There has been a flurry of activity in the courts to try to block the decree. The case with the most media attention is that of Greenpeace, which obtained an injunction ordering the suspension of the orders.
Accusations from public figures of corruption in renewable power projects, without evidence, have been thrown around on social media. Those in favor of public works have come up with slogans such as “clean energy, dirty businesses.”
Recently, a new decree by energy regulator CRE changed the transmission rates applicable to self-supply and cogeneration activities when loads are located in different sites interconnected to the transmission network, and are seen as damaging to private operators. Although for a long time the issue of porting fees has been questioned from a cost allocation perspective, the CRE’s decision appears on the face of it to be politically influenced. A rate change like the one at the end of May should be based on a secondary regulation that has not yet been issued along with a general review of transmission rates in the industry. But a comprehensive tariff review of the transmission network seems to be a long way from CRE’s agenda.
Although the Energy Ministry, Cenace and CRE were the protagonists of the changes, there is much to suggest that they come at the behest of the CFE. Bartlett’s antagonism to private investment in the electricity sector is neither recent nor is it unprecedented. In this he shares much in common with the president. In 1988, both were active in the PRI political party. Both worked hard at the ground level forging alliances in unions, and developing intelligence and partnerships that would allow them to ascend the ladder. The arrival of Salinas de Gortari meant the displacement of old school politicians by technocrats with degrees from North American universities, and a command of English and quantitative jargon. Bartlett had to continue in the rough work of dealing with unions and then in the morass of the public education system as Secretary of Education, while economists like Ernesto Zedillo and financiers like Carlos Ruiz Sacristan made the big infrastructure decisions for the Treasury and Pemex. López Obrador, meanwhile, did not meet the new profile of the PRI. He left and became a fighter for social justice. Today, renewable energy, the energy transition, unconventional drilling including hydraulic fracturing, and energy auctions are all associated with what they see as the opportunistic technocrats who usurped power and ruined the country. The energy reform in 2013 in their version is only the latest example of the usurpation of power and betrayal of the people of Mexico.

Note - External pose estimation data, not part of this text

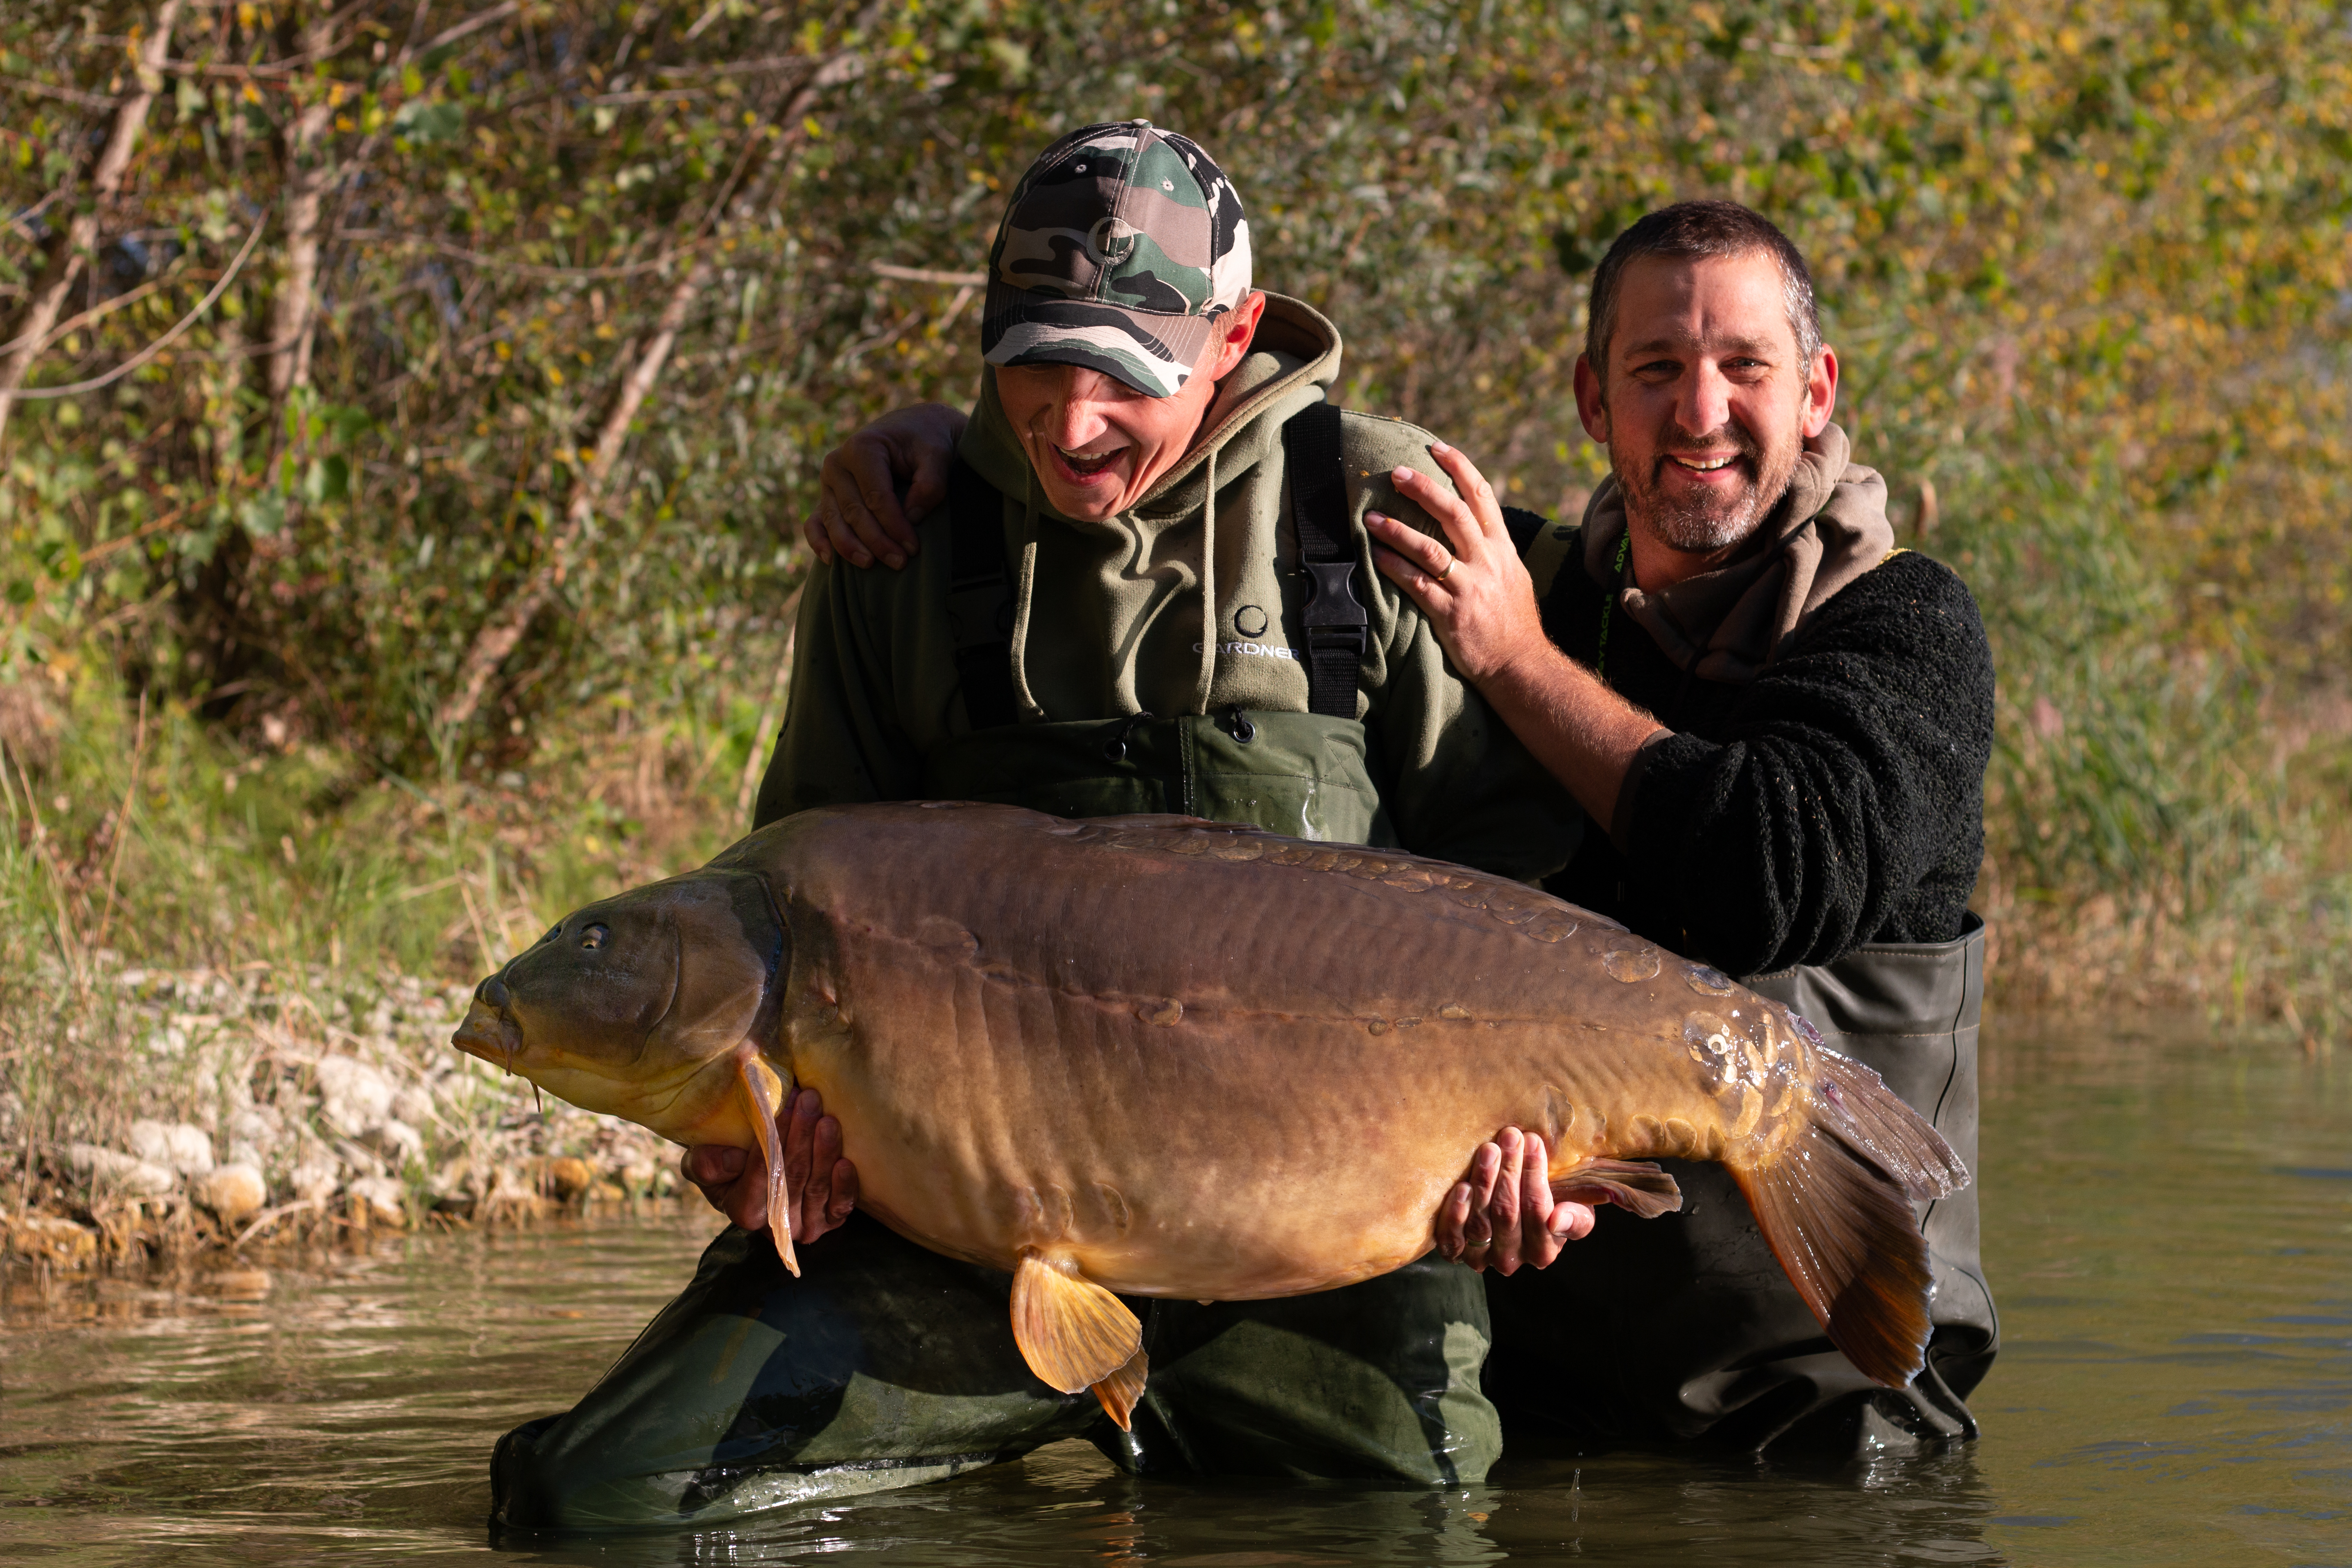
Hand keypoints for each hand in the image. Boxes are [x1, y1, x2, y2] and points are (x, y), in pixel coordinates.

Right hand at [682, 1086, 858, 1241]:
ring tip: (827, 1118)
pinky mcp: (829, 1220)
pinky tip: (846, 1160)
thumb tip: (733, 1159)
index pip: (762, 1173)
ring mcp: (805, 1225)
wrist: (749, 1177)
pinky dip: (844, 1184)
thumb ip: (706, 1163)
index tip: (783, 1105)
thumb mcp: (701, 1162)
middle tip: (809, 1099)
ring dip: (824, 1151)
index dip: (774, 1139)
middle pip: (793, 1177)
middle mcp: (776, 1225)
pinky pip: (840, 1206)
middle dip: (801, 1135)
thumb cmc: (725, 1164)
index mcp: (744, 1211)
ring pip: (817, 1188)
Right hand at [804, 402, 968, 568]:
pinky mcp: (827, 497)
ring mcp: (829, 482)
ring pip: (834, 521)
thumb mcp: (936, 454)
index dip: (894, 525)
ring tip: (871, 565)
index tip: (913, 548)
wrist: (910, 431)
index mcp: (862, 448)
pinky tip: (829, 561)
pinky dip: (819, 541)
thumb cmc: (924, 443)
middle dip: (877, 541)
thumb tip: (913, 516)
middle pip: (854, 511)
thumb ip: (930, 482)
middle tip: (900, 562)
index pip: (876, 496)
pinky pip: (815, 522)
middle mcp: (838, 463)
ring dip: (850, 548)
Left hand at [1365, 442, 1550, 685]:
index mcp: (1502, 549)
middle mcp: (1487, 562)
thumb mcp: (1512, 576)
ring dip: (1397, 530)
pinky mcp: (1451, 614)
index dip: (1460, 468)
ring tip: (1370, 518)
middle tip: (1395, 473)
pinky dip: (1394, 568)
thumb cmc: (1513, 622)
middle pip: (1454, 513)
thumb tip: (1471, 524)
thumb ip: (1491, 549)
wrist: (1521, 665)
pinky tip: (1374, 556)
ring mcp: (1469, 588)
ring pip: (1430, 548)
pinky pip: (1418, 585)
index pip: (1482, 497)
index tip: (1437, 448)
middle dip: (1423, 489)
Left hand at [1435, 1127, 1594, 1274]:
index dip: (1535, 1176)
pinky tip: (1462, 1187)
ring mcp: (1481, 1259)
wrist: (1516, 1211)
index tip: (1533, 1142)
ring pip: (1480, 1223)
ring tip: (1489, 1150)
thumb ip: (1576, 1218)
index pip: (1539, 1212)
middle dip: (1509, 1171)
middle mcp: (1511, 1261)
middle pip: (1507, 1214)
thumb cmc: (1551, 1204)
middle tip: (1510, 1137)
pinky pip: (1452, 1239)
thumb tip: (1557, 1221)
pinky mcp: (1456, 1252)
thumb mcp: (1576, 1210)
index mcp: (1543, 1252)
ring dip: (1484, 1183)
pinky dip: (1456, 1214)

Today, the national heroes destined for glory and symbols of sovereignty are CFE and Pemex. The villains are all those who affect the interests of the heroes. The big question for which there is no clear answer is, where does natural gas fit into this? The important point is, cheap gas from Texas is a real boon for Mexico. The strategy for producers and marketers seeking to place their gas into Mexico should be one of low-profile coexistence with the state actors. There is a chance for everyone to gain. Even if the importation and commercialization of gas are lumped together with the villains, everyone in Mexico’s energy sector is highly aware of the crucial role of natural gas as a fuel in the electricity sector. And nobody wants their lights to go out.